练习说明
从下列记录中筛选出包含字符串“watch”的所有行，并逐行完整抄录。

练习材料
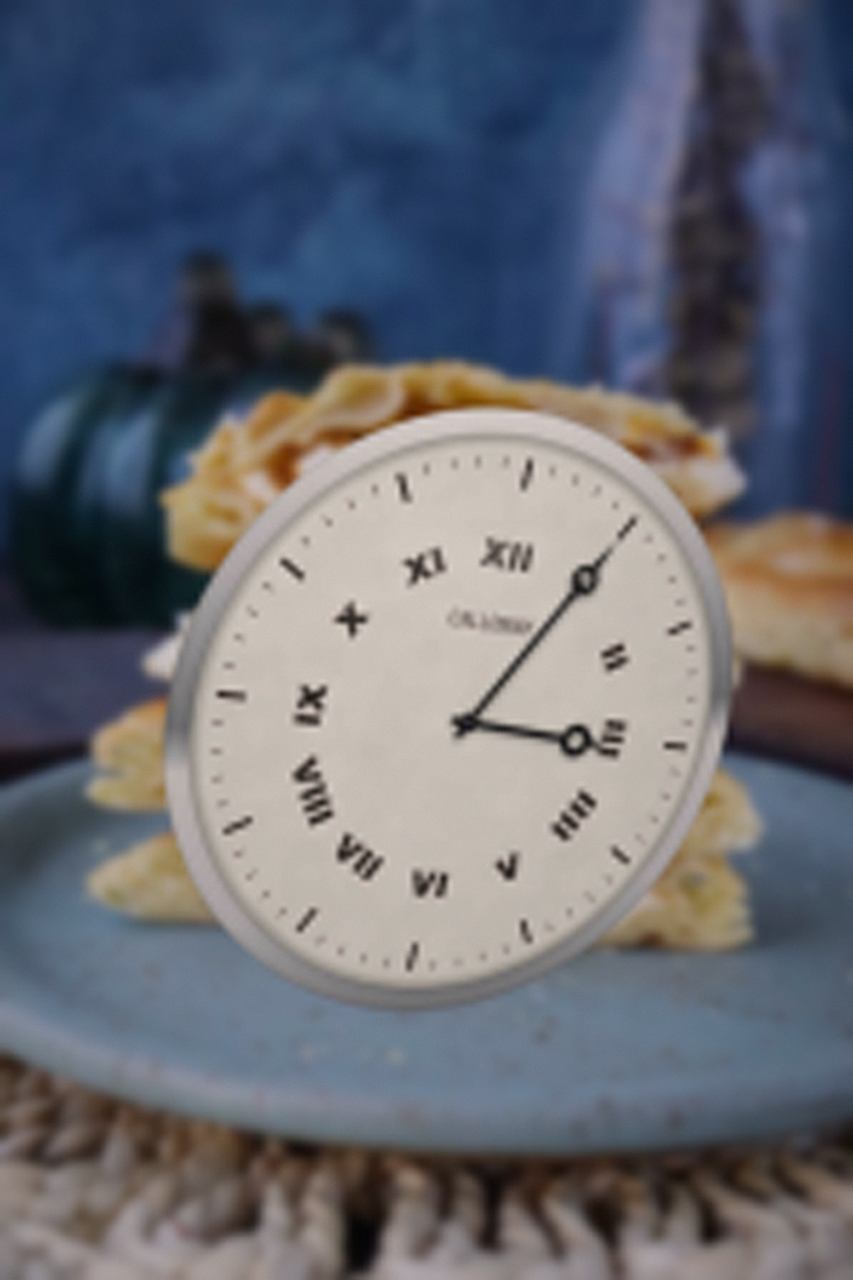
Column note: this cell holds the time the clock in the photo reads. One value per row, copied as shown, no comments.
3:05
...
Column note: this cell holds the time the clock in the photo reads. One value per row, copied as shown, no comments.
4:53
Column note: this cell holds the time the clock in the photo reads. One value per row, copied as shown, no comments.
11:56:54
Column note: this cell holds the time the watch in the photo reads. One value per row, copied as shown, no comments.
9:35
...
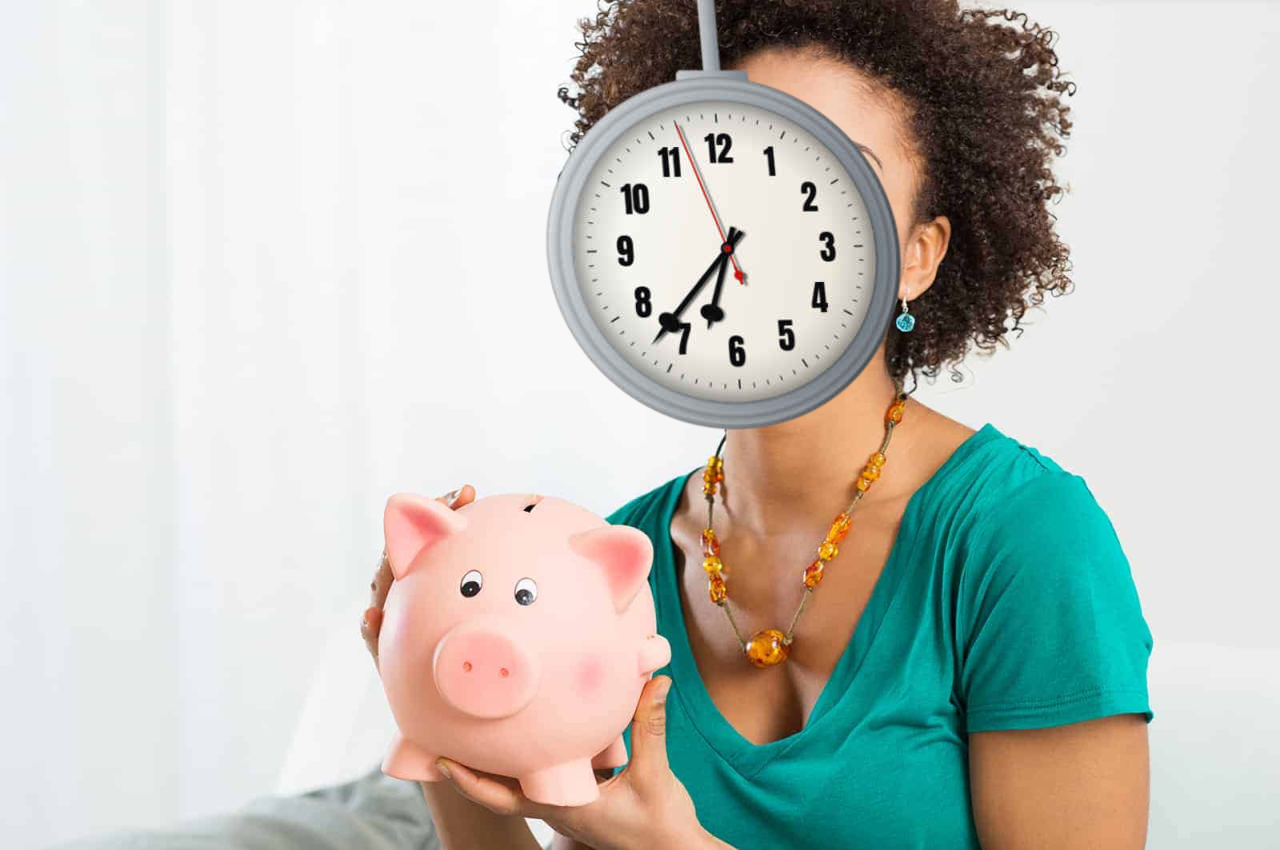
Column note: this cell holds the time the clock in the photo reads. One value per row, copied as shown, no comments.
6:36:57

完整答案
Column note: this cell holds the time the watch in the photo reads. One value per row, copied as shown, no comments.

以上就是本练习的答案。